— Provided text —
# HD Spam / Phishing / URL Detection — Works With Your CSVs

This notebook inspects each CSV to map columns correctly and then trains/evaluates models per the HD rubric.

## 0) Setup & Paths

In [None]:
import os, re, json, warnings
warnings.filterwarnings("ignore")

import numpy as np
import pandas as pd

from sklearn.model_selection import StratifiedKFold, cross_val_predict
from sklearn.feature_extraction.text import TfidfVectorizer
from sklearn.linear_model import LogisticRegression
from sklearn.svm import LinearSVC
from sklearn.calibration import CalibratedClassifierCV
from sklearn.ensemble import RandomForestClassifier, IsolationForest
from sklearn.cluster import KMeans
from sklearn.metrics import (
    precision_recall_curve, average_precision_score,
    precision_recall_fscore_support, confusion_matrix
)
from urllib.parse import urlparse
from scipy.sparse import hstack
from joblib import dump

DATA_DIR = "/mnt/data" if os.path.exists("/mnt/data/sms_spam.csv") else "."
SMS_PATH    = os.path.join(DATA_DIR, "sms_spam.csv")
EMAILS_PATH = os.path.join(DATA_DIR, "emails.csv")
URLS_PATH   = os.path.join(DATA_DIR, "urls.csv")

BASE_DIR = os.path.abspath("hd_project")
RAW_DIR  = os.path.join(BASE_DIR, "data", "raw")
PROC_DIR = os.path.join(BASE_DIR, "data", "processed")
MODEL_DIR= os.path.join(BASE_DIR, "models")
for d in [RAW_DIR, PROC_DIR, MODEL_DIR]:
    os.makedirs(d, exist_ok=True)

print("Data dir:", DATA_DIR)
print("Project dir:", BASE_DIR)

## 1) Robust Loaders (auto-detect columns)

In [None]:
def _inspect(name, df):
    print(f"[{name}] columns:", list(df.columns))
    return df.head(3)

def _to_binary_labels(s):
    mapping = {
        "spam":1, "ham":0,
        "malicious":1, "benign":0,
        "phish":1, "legit":0, "legitimate":0,
        "defacement":1, "notspam":0, "not_spam":0
    }
    if s.dtype.kind in "iu":
        return s.astype(int)
    return s.astype(str).str.strip().str.lower().map(lambda x: mapping.get(x, x)).astype(int)

def load_sms(path):
    df = pd.read_csv(path, encoding="latin-1")
    df.columns = [c.strip().lower() for c in df.columns]
    _inspect("SMS", df)

    if {"v1","v2"}.issubset(df.columns):
        df = df.rename(columns={"v1":"label","v2":"text"})
        df["label"] = _to_binary_labels(df["label"])
        out = df[["text","label"]].copy()
    else:
        text_candidates  = [c for c in ["text","message","sms","msg","content"] if c in df.columns]
        if not text_candidates:
            str_cols = df.select_dtypes(include=["object"]).columns.tolist()
            if str_cols: text_candidates=[str_cols[0]]
        label_candidates = [c for c in ["label","category","spam","class","target"] if c in df.columns]
        if not (text_candidates and label_candidates):
            raise ValueError("SMS must have text + label-like column")

— Recorded information —
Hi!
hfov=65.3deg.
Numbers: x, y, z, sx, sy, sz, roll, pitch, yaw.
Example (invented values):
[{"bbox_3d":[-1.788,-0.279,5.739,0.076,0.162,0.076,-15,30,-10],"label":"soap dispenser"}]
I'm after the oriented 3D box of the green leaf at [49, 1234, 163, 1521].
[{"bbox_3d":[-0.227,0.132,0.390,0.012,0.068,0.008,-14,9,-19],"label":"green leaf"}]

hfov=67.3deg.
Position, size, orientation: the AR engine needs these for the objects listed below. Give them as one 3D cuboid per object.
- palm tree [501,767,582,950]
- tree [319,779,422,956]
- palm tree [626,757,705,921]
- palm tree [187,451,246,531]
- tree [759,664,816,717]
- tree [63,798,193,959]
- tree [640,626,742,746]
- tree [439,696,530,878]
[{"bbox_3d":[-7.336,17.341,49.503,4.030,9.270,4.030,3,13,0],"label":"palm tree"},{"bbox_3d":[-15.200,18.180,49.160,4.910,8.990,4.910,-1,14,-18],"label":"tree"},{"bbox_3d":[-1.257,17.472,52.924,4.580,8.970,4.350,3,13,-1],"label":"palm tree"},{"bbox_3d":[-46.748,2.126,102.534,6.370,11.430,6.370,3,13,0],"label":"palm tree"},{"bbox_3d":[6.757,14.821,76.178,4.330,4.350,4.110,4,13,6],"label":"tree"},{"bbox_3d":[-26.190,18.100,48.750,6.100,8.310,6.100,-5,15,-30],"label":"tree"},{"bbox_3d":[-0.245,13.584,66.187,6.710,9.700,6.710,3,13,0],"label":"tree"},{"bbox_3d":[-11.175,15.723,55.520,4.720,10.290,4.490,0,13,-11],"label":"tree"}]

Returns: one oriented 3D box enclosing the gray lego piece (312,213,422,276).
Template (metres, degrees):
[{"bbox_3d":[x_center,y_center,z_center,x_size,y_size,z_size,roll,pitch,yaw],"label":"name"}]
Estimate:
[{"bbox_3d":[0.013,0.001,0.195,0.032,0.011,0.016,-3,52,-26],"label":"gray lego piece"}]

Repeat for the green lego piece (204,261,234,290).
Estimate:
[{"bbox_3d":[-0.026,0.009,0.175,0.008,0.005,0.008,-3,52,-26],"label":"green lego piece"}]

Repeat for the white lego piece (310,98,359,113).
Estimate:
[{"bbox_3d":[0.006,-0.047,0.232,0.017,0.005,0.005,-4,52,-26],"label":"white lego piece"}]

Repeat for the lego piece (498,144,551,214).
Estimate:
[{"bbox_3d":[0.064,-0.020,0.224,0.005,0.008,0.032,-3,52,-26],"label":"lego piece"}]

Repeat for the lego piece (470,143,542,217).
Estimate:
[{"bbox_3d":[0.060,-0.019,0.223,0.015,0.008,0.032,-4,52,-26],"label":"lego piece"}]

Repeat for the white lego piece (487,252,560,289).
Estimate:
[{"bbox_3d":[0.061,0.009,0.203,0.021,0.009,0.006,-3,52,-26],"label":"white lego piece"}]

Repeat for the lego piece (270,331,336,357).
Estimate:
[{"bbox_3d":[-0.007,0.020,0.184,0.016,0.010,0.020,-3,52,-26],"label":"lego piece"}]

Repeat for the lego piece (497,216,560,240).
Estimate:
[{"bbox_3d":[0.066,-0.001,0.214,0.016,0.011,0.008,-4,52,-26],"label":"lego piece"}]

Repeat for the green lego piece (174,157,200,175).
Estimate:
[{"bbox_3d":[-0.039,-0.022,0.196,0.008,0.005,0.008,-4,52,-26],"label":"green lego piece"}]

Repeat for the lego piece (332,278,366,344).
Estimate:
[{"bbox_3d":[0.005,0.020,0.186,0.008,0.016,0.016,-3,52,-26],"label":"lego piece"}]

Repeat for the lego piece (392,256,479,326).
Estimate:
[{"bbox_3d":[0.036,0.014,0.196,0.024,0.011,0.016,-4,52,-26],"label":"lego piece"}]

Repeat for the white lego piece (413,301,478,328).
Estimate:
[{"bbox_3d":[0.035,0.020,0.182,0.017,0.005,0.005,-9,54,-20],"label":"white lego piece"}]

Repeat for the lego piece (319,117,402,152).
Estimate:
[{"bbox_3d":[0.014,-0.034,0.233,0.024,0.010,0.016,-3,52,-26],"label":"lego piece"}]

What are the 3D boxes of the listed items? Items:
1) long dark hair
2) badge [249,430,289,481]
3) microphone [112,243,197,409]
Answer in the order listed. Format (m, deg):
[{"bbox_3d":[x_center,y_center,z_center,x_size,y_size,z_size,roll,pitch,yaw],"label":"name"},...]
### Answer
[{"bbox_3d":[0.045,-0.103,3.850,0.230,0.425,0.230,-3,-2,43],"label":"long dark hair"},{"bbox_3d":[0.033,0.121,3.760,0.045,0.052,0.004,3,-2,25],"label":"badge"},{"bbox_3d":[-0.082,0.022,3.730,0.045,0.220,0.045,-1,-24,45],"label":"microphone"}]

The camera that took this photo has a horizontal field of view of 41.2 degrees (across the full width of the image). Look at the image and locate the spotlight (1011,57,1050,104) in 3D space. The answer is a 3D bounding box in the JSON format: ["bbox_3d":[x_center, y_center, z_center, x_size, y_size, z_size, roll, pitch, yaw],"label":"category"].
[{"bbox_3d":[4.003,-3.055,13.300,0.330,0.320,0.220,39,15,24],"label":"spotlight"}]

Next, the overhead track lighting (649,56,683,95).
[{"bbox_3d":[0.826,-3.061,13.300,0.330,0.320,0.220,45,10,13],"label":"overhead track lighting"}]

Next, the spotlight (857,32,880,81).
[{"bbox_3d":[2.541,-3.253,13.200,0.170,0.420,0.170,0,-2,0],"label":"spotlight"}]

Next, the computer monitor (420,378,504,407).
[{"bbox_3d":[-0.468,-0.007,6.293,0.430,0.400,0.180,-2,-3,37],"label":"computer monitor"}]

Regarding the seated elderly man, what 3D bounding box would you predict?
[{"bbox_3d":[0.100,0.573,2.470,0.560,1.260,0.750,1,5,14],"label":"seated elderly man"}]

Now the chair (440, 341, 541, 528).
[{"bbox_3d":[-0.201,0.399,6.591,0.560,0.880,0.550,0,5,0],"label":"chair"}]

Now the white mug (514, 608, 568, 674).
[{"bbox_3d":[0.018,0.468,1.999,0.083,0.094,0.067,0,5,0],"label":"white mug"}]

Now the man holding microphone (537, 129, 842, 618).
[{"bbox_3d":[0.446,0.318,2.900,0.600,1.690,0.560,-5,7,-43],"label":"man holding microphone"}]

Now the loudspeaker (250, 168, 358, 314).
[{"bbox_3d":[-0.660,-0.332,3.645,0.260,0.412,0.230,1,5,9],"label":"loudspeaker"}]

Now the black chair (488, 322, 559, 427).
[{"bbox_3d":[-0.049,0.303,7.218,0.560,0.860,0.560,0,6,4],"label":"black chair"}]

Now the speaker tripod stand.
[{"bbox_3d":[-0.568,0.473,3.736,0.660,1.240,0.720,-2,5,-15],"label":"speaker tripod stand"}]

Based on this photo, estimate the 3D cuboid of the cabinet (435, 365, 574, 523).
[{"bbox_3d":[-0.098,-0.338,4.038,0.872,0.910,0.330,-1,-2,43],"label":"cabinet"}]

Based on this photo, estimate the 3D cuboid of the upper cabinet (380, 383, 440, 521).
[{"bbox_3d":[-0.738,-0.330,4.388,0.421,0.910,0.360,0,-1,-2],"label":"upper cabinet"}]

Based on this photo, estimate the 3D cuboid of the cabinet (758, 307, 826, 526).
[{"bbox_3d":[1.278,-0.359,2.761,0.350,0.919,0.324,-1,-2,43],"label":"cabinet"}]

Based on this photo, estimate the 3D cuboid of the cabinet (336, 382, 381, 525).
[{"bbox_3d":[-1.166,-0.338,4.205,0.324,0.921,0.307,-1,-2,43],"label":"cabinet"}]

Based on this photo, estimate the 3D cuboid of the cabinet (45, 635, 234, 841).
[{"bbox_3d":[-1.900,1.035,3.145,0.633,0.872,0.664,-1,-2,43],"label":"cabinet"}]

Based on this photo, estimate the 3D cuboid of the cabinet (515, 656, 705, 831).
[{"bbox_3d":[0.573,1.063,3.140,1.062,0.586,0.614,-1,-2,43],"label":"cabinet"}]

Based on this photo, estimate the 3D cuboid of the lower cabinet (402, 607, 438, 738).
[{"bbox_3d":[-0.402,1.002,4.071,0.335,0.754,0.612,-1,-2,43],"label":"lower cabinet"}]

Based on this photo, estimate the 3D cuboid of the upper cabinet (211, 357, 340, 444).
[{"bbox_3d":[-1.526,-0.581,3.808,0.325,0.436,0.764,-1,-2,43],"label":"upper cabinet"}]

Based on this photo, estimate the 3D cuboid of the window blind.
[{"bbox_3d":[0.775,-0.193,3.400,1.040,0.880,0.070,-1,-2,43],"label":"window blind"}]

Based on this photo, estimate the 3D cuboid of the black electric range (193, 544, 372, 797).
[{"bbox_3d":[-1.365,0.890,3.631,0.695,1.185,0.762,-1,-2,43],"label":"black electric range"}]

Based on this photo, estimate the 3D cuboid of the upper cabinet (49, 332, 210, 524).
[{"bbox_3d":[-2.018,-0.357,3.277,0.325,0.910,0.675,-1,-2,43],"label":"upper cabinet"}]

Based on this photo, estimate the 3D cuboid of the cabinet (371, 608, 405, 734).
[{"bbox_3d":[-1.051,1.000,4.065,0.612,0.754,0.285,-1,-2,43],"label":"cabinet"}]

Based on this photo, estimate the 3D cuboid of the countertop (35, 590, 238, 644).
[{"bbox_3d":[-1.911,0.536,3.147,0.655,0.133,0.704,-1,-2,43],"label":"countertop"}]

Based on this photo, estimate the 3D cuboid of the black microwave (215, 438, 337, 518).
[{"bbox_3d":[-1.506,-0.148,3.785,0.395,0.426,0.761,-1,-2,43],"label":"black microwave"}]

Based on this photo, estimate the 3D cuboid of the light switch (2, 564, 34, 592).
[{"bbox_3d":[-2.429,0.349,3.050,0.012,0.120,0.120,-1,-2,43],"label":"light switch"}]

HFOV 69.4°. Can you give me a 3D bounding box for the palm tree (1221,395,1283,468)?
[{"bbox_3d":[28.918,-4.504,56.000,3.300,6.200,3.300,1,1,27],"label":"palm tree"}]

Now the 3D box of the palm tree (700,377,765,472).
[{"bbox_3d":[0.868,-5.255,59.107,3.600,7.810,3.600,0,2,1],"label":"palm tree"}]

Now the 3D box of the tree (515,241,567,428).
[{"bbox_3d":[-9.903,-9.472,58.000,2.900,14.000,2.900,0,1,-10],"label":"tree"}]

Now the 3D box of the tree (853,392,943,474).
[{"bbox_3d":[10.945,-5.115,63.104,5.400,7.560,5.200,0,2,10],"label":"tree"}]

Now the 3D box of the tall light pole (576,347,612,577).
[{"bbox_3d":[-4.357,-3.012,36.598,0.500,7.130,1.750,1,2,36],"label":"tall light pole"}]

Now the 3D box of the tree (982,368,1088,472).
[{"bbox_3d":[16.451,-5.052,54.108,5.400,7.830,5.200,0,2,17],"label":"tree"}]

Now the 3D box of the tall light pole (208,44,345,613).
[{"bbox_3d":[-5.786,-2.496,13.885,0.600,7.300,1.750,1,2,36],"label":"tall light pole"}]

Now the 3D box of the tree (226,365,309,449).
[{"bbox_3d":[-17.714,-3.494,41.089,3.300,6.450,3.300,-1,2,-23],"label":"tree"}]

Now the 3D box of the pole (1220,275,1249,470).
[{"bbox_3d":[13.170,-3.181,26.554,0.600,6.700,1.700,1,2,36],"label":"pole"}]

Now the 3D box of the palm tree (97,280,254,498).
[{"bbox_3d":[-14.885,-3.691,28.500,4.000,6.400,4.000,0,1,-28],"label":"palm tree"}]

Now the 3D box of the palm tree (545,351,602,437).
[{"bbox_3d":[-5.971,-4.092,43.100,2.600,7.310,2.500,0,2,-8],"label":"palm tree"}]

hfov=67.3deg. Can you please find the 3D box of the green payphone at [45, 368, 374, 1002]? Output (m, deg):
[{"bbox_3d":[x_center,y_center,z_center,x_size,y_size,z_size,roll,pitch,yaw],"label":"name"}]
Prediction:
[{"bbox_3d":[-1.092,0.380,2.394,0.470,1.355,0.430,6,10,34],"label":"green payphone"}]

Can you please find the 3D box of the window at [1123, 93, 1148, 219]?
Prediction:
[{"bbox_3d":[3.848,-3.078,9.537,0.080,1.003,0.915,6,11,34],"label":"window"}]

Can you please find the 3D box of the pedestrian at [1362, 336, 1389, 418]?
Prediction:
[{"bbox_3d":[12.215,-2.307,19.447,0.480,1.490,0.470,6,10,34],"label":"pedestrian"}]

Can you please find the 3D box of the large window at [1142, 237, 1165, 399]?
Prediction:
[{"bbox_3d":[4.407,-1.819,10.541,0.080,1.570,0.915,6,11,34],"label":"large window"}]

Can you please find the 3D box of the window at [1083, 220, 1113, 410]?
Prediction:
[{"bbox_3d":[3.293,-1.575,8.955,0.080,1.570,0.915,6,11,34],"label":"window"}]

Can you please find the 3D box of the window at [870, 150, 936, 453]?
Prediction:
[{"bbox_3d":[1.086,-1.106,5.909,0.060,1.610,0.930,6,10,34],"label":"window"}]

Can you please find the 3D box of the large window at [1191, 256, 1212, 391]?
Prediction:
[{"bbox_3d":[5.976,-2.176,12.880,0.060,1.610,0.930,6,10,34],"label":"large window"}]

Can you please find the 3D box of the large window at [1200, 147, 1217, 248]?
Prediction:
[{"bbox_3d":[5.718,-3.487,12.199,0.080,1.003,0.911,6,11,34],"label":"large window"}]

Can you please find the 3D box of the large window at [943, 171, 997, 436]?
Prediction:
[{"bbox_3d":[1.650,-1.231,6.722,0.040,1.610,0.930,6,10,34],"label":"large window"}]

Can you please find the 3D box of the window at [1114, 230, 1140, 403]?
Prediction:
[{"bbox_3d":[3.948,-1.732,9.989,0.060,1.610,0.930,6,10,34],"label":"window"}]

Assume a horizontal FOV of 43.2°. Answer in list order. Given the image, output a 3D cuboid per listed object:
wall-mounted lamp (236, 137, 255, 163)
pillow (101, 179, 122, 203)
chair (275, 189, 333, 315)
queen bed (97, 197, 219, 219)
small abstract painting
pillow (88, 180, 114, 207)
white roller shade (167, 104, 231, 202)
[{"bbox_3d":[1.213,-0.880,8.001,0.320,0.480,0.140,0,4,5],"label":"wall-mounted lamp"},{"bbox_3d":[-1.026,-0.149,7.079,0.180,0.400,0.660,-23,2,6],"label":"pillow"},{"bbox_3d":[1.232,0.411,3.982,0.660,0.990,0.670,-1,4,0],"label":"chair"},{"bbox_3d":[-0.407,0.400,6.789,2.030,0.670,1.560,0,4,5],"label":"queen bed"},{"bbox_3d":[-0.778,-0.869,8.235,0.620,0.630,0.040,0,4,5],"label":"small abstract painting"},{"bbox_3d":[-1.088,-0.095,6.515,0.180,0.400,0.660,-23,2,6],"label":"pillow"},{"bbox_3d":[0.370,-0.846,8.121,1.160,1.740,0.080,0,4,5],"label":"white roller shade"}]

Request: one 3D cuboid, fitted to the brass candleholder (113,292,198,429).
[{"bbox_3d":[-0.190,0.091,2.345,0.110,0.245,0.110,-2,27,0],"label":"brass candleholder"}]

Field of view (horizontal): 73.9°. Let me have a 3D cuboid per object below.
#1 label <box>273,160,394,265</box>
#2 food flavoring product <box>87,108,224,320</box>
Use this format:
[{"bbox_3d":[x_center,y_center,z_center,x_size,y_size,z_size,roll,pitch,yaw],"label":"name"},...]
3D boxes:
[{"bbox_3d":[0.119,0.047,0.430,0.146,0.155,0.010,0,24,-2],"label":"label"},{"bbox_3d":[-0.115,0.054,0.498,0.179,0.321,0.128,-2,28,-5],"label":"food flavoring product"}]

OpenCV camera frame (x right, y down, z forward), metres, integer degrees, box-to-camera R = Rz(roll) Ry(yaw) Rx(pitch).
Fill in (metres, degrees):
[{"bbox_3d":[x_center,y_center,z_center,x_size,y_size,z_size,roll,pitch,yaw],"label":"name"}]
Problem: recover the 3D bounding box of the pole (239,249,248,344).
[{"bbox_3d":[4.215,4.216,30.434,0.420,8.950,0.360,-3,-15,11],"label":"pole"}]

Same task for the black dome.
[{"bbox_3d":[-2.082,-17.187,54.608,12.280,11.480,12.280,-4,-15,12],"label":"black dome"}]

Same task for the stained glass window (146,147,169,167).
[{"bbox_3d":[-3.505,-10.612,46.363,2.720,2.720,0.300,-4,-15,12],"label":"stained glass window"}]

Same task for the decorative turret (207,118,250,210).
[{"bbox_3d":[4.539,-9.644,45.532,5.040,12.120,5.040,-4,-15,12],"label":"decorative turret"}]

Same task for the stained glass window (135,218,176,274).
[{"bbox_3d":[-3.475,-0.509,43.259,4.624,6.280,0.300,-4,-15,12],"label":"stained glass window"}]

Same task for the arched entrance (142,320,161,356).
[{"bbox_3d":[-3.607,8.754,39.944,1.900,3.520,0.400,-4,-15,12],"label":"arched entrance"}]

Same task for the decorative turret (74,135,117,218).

— Task set —
1 - Check each statement below against the spam detection notebook. Mark it yes or no, and quote the exact words of the text that decide it.
(a) The SMS file is read with Latin-1 encoding.
(b) The label "defacement" is mapped to 0.
(c) RandomForestClassifier is imported from sklearn.ensemble.
2 - From the spam detection notebook, reproduce the part that opens with the words containing "return df.head(3)" and closes with "return s.astype(int)".

— Task-by-task answers —
1 -
(a) Yes: encoding="latin-1"
(b) No: "defacement":1
(c) Yes: from sklearn.ensemble import RandomForestClassifier, IsolationForest

2 -
return df.head(3)

def _to_binary_labels(s):
    mapping = {
        "spam":1, "ham":0,
        "malicious":1, "benign":0,
        "phish":1, "legit":0, "legitimate":0,
        "defacement":1, "notspam":0, "not_spam":0
    }
    if s.dtype.kind in "iu":
        return s.astype(int)